▶ [GOAL OF THE EXERCISE] In the entries that follow, find the line containing "fruit basket: present"; from there, copy every line exactly through the line containing "mixing bowl: none [187,182,277,258]".
[DATASET ENTRIES]
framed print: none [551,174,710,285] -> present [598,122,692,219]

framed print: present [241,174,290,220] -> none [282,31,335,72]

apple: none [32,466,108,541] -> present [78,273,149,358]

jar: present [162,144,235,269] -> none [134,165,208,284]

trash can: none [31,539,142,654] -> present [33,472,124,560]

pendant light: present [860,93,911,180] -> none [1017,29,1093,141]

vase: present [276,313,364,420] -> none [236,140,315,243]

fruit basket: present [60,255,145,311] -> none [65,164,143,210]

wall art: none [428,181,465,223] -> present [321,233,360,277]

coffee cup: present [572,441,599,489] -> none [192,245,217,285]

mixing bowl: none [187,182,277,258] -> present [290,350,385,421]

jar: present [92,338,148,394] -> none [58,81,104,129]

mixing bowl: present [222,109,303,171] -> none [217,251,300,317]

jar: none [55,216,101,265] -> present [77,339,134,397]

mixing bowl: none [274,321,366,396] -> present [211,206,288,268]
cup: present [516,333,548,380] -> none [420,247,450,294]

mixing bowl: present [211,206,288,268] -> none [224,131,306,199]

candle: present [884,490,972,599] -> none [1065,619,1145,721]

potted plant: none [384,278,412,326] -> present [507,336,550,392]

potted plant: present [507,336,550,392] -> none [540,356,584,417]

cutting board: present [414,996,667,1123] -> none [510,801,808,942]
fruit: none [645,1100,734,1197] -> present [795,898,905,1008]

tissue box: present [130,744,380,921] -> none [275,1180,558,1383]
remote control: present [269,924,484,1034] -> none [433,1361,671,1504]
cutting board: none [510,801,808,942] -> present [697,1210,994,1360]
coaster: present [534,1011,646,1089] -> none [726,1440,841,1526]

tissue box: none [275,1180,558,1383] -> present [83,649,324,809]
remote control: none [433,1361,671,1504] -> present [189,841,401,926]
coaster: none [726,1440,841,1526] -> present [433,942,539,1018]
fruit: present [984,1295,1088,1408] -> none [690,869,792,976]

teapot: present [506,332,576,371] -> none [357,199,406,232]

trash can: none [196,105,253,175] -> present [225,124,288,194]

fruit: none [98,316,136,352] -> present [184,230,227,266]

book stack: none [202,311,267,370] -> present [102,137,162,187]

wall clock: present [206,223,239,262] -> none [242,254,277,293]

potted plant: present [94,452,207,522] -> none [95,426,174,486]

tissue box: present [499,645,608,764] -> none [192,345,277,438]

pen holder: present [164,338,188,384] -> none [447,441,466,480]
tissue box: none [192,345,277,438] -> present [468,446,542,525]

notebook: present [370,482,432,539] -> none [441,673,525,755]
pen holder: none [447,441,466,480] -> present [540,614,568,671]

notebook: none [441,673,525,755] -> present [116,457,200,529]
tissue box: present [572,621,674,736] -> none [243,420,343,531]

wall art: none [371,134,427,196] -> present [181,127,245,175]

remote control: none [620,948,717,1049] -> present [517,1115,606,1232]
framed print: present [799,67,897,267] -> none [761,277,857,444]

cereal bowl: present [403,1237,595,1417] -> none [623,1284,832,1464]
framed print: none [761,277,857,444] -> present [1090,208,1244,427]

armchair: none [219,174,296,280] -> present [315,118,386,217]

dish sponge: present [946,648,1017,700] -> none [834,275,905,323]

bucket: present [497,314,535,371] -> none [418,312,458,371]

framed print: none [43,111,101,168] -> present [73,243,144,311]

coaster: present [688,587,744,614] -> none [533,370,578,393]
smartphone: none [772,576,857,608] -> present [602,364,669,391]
[/DATASET ENTRIES]
▶ [SOLUTION TO THIS TASK]
fruit basket: present [60,255,145,311] -> none [65,164,143,210]

wall art: none [428,181,465,223] -> present [321,233,360,277]

coffee cup: present [572,441,599,489] -> none [192,245,217,285]

mixing bowl: none [187,182,277,258] -> present [290,350,385,421]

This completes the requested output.